A Better Way to ID Extreme Weather Events in Climate Models

Berkeley Lab scientists help automate the search for hurricanes and other storms in huge datasets

December 7, 2011

Category 1 through 5 hurricanes and cyclones detected in the CAM5 simulation

You’d think that spotting a category 5 hurricane would never be difficult. But when the hurricane is in a global climate model that spans several decades, it becomes a fleeting wisp among mountains of data.

That’s a problem. As scientists develop ever-more sophisticated computer models to predict the effects of climate change, one of the things they’ll look for are changes in the frequency of extreme weather events such as hurricanes and heavy precipitation. The more data generated by models, however, the more difficult it is to quantify these rare but potent events.

What’s needed is an automated way to quickly comb through a climate simulation’s huge dataset and tally the weather events that spell big trouble. A team of researchers that includes scientists from Lawrence Berkeley National Laboratory (Berkeley Lab) are developing techniques to do just that.

“We’re using state-of-the-art methods in data mining and high-performance computing to locate and quantify extreme weather phenomena in the very large datasets generated by today’s climate models,” says Prabhat, a scientific visualization expert in Berkeley Lab’s Computational Research Division. “We want to help answer the question: How will climate change impact the frequency of extreme weather?”

The research is led by fellow Berkeley Lab scientists Wes Bethel, Bill Collins, and Michael Wehner, and includes scientists from Oak Ridge National Laboratory, Los Alamos National Laboratory, Lawrence Livermore National Laboratory, and the University of California at Berkeley. Prabhat is presenting examples of their work Thursday morning (Dec. 8) at the annual meeting of the American Geophysical Union in San Francisco.

In one example, the scientists began with a recent run of the Community Atmospheric Model (CAM5), which is the latest in a series of global atmosphere models developed primarily at the National Center for Atmospheric Research. The high-resolution simulation spanned from 1979 to 2005 and is being used to demonstrate how well the model reproduces observed tropical cyclones. It was conducted on Hopper, a Cray XE6 supercomputer at the National Energy Research Scientific Computing Center (NERSC), which is located at Berkeley Lab.

Some typical atmospheric river events detected by the new method from the observational dataset. Shown is the total column integrated precipitable water in millimeters. Note that data irregularities in the satellite measurements (such as the abrupt discontinuities in the 2007-12-04 event) do not have an adverse effect on the detection procedure.

The 27-year simulation generated 100 terabytes of data. In comparison, as of September 2011, the Library of Congress has collected about 254 terabytes of data.

To detect the hurricanes and cyclones in this simulation, the scientists used code from a model that tracks the intensity of hurricanes and cyclones and adapted it to run in parallel on large datasets. In this case, the technique churned through the CAM5 simulation in two hours using 7000 cores at NERSC. It successfully quantified the hurricanes that appear in the simulation. The same process would have taken 583 days on a conventional desktop computer.

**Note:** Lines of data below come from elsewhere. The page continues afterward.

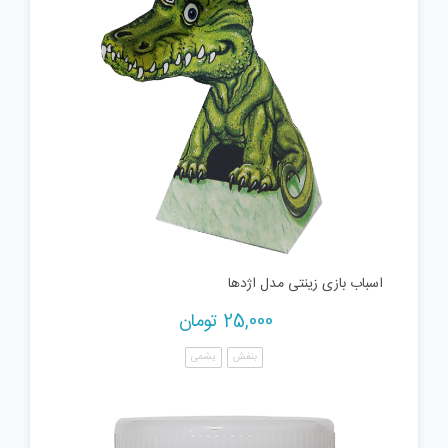
اسباب بازی زینتی مدل اژدها
25,000
تومان
بنفش
یشمی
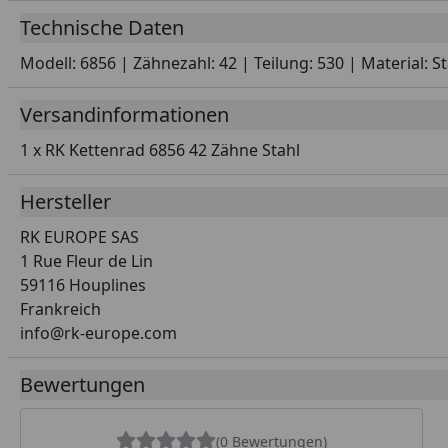
Technische Daten
Modell: 6856 | Zähnezahl: 42 | Teilung: 530 | Material: S
Versandinformationen
1 x RK Kettenrad 6856 42 Zähne Stahl
Hersteller
RK EUROPE SAS
1 Rue Fleur de Lin
59116 Houplines
Frankreich
info@rk-europe.com
Bewertungen
(0 Bewertungen)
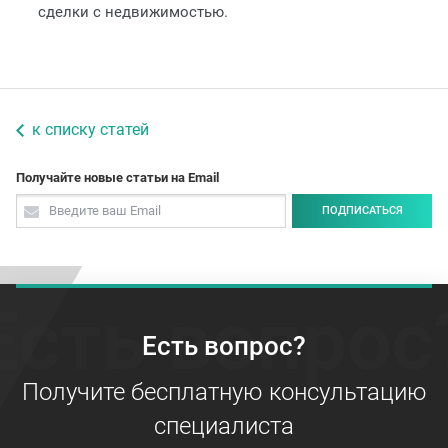
сделки с недвижимостью.
к списку статей
Получайте новые статьи на Email
ПОДПИСАТЬСЯ
Есть вопрос
Есть вопрос?
Получите бесплатную консультацию
специалиста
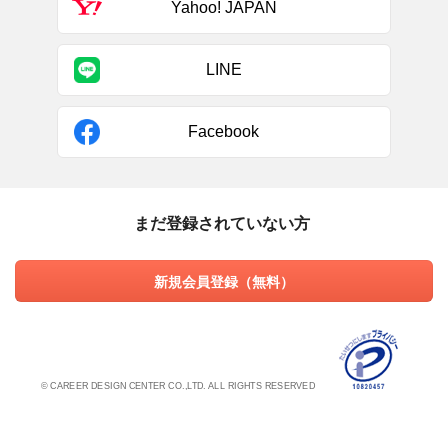
Yahoo! JAPAN
LINE
Facebook
まだ登録されていない方
新規会員登録（無料）
© CAREER DESIGN CENTER CO.,LTD. ALL RIGHTS RESERVED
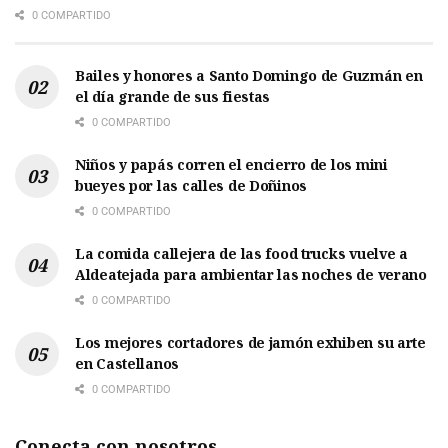
0 COMPARTIDO
Bailes y honores a Santo Domingo de Guzmán en
el día grande de sus fiestas
0 COMPARTIDO
Niños y papás corren el encierro de los mini
bueyes por las calles de Doñinos
0 COMPARTIDO
La comida callejera de las food trucks vuelve a
Aldeatejada para ambientar las noches de verano
0 COMPARTIDO
Los mejores cortadores de jamón exhiben su arte
en Castellanos
0 COMPARTIDO
Conecta con nosotros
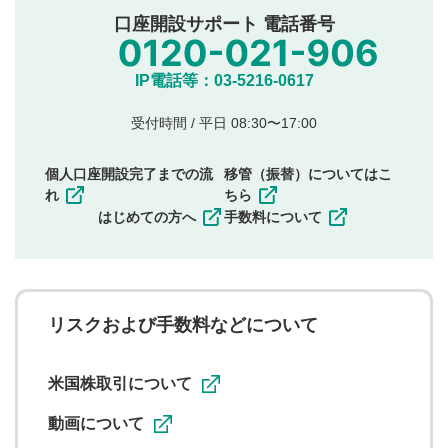
公序良俗に反する内容の投稿
口座開設サポート 電話番号
氏名、住所、電話番号など個人を特定できる情報の
投稿
他のサイトへの誘導や営利目的、広告・宣伝を目
IP電話等：03-5216-0617
的とした投稿
他者の権利（商標、著作権、その他の知的財産
受付時間 / 平日 08:30〜17:00
権）を侵害するような投稿
同一内容の多重投稿
個人口座開設完了までの流
移管（振替）についてはこ
その他当社が不適切と判断した投稿
れ
ちら
一度投稿した評価およびコメントの変更・削除はできま
はじめての方へ
手数料について
せんので、内容をご確認のうえ投稿してください。
利用者は、利用者が投稿したコメントの著作権およびそ
の他の著作権法上の全権利を当社に対して無償で利用する
ことを承諾したものとします。また、利用者は、コメント
に関する著作者人格権を行使しないことに同意します。利
リスクおよび手数料などについて
用者が投稿したコメントは、当社サービスの広告・宣伝、
利用促進の目的で、印刷物・WEBサイト・SNS等に掲載す
ることがあります。
米国株取引について
動画について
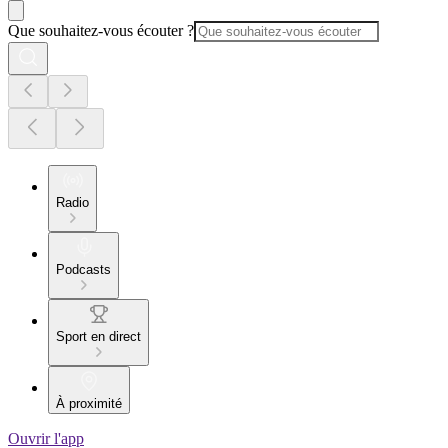
Que souhaitez-vous écouter ?
Radio
Podcasts
Sport en direct
À proximité
Ouvrir l'app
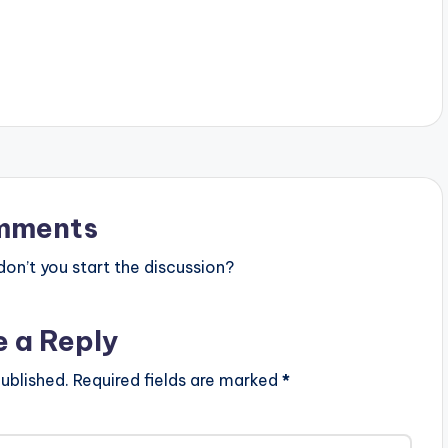
mments
n’t you start the discussion?
e a Reply
ublished.
Required fields are marked
*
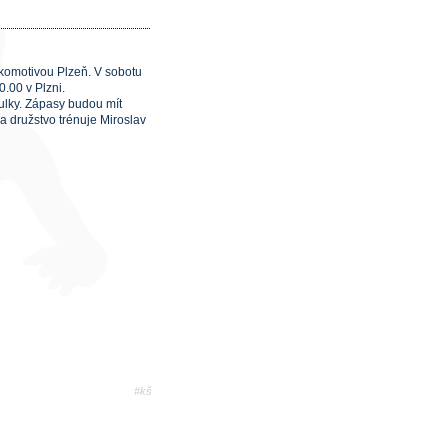
okomotivou Plzeň. V sobotu
0.00 v Plzni.
abulky. Zápasy budou mít
a družstvo trénuje Miroslav
#kš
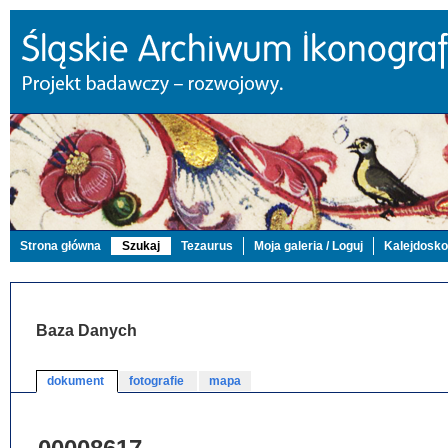
Strona główna
Szukaj
Tezaurus
Moja galeria / Loguj
Kalejdosk
Baza Danych
dokument
fotografie
mapa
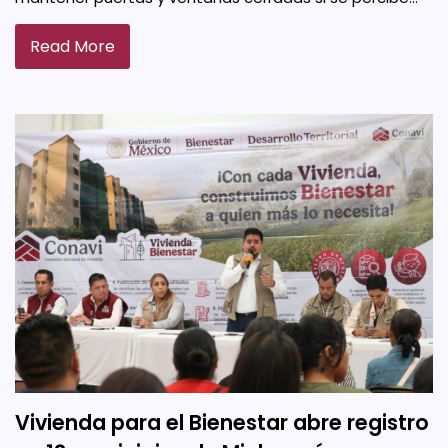
Read More
Vivienda para el Bienestar abre registro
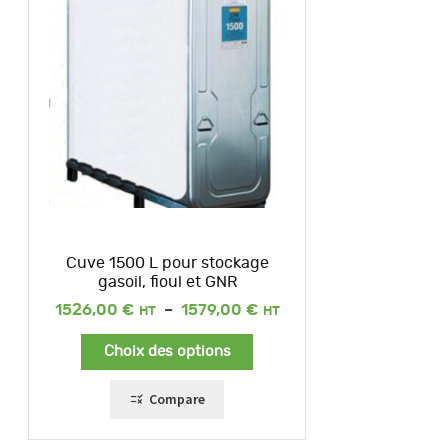
Cuve 1500 L pour stockage
gasoil, fioul et GNR
Plage
1526,00
€
–
1579,00
€
de
prix :
Choix des options
1526,00 €
à
1579,00 €
Compare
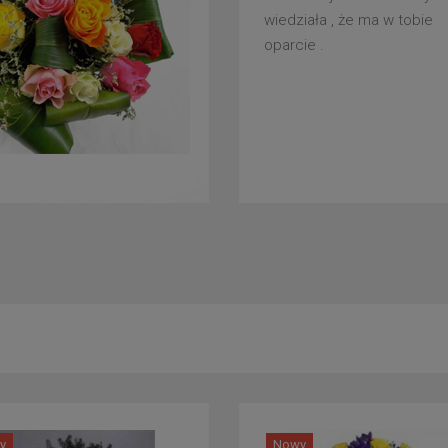
wiedziała , że ma w tobie
oparcie .
y
Nowy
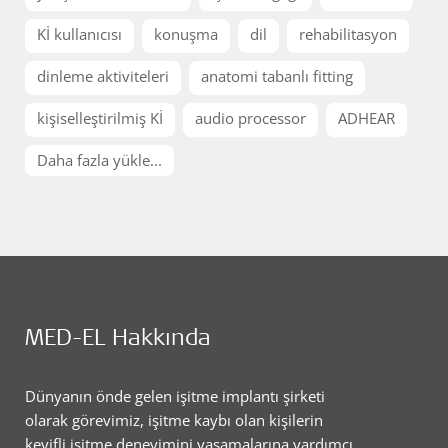
Kİ kullanıcısı
konuşma
dil
rehabilitasyon
dinleme aktiviteleri
anatomi tabanlı fitting
kişiselleştirilmiş Kİ
audio processor
ADHEAR
Daha fazla yükle...
MED-EL Hakkında
Dünyanın önde gelen işitme implantı şirketi
olarak görevimiz, işitme kaybı olan kişilerin
keyifli işitme deneyimini yaşamalarına yardımcı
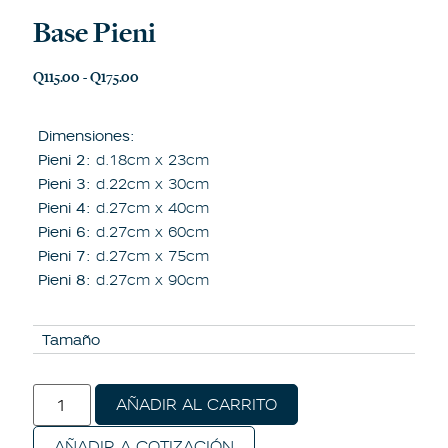
Base Pieni
Q
115.00
-
Q
175.00
Dimensiones:
Pieni 2:
d.18cm x 23cm
Pieni 3:
d.22cm x 30cm
Pieni 4:
d.27cm x 40cm
Pieni 6:
d.27cm x 60cm
Pieni 7:
d.27cm x 75cm
Pieni 8:
d.27cm x 90cm
Tamaño
AÑADIR AL CARRITO
AÑADIR A COTIZACIÓN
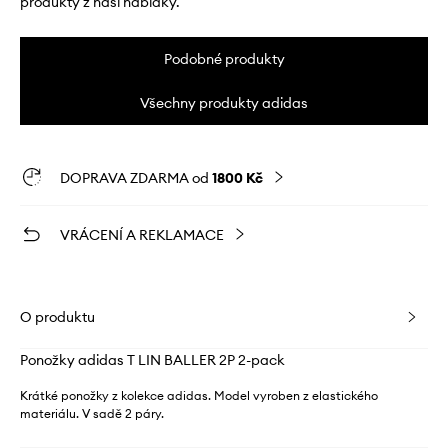
produkty z naší nabídky.
Podobné produkty
Všechny produkty adidas
DOPRAVA ZDARMA od
1800 Kč
VRÁCENÍ A REKLAMACE
O produktu
Ponožky adidas T LIN BALLER 2P 2-pack
Krátké ponožky z kolekce adidas. Model vyroben z elastického
materiálu. V sadě 2 páry.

In another example, the scientists developed a pattern-detection algorithm that sifts through large datasets for a weather phenomenon called an atmospheric river. These are narrow corridors of water vapor that occur at mid-latitudes around the world. People who live on the Pacific coast of North America may know the phenomenon as a pineapple express, which channels moisture from the Hawaiian Islands to the west coast. These powerful storms can bring torrential rain, floods, and damaging wind.

The scientists used techniques from image processing and topological analysis to extract the telltale features of atmospheric rivers from satellite images and climate models. They then implemented these techniques in a massively parallel fashion on a supercomputer platform to automatically detect these events in large datasets.

They applied this software to satellite images from 2002 to 2010 and atmospheric modeling data from 1979 to 1993, representing 640 gigabytes of data in all. The software processed this data in about three seconds using 8500 cores on the NERSC Hopper system and detected 92 percent of the atmospheric rivers that made landfall. The same process would have taken several hours on a conventional desktop computer.

About Computing Sciences at Berkeley Lab

High performance computing plays a critical role in scientific discovery. Researchers increasingly rely on advances in computer science, mathematics, computational science, data science, and large-scale computing and networking to increase our understanding of ourselves, our planet, and our universe. Berkeley Lab’s Computing Sciences Area researches, develops, and deploys new foundations, tools, and technologies to meet these needs and to advance research across a broad range of scientific disciplines.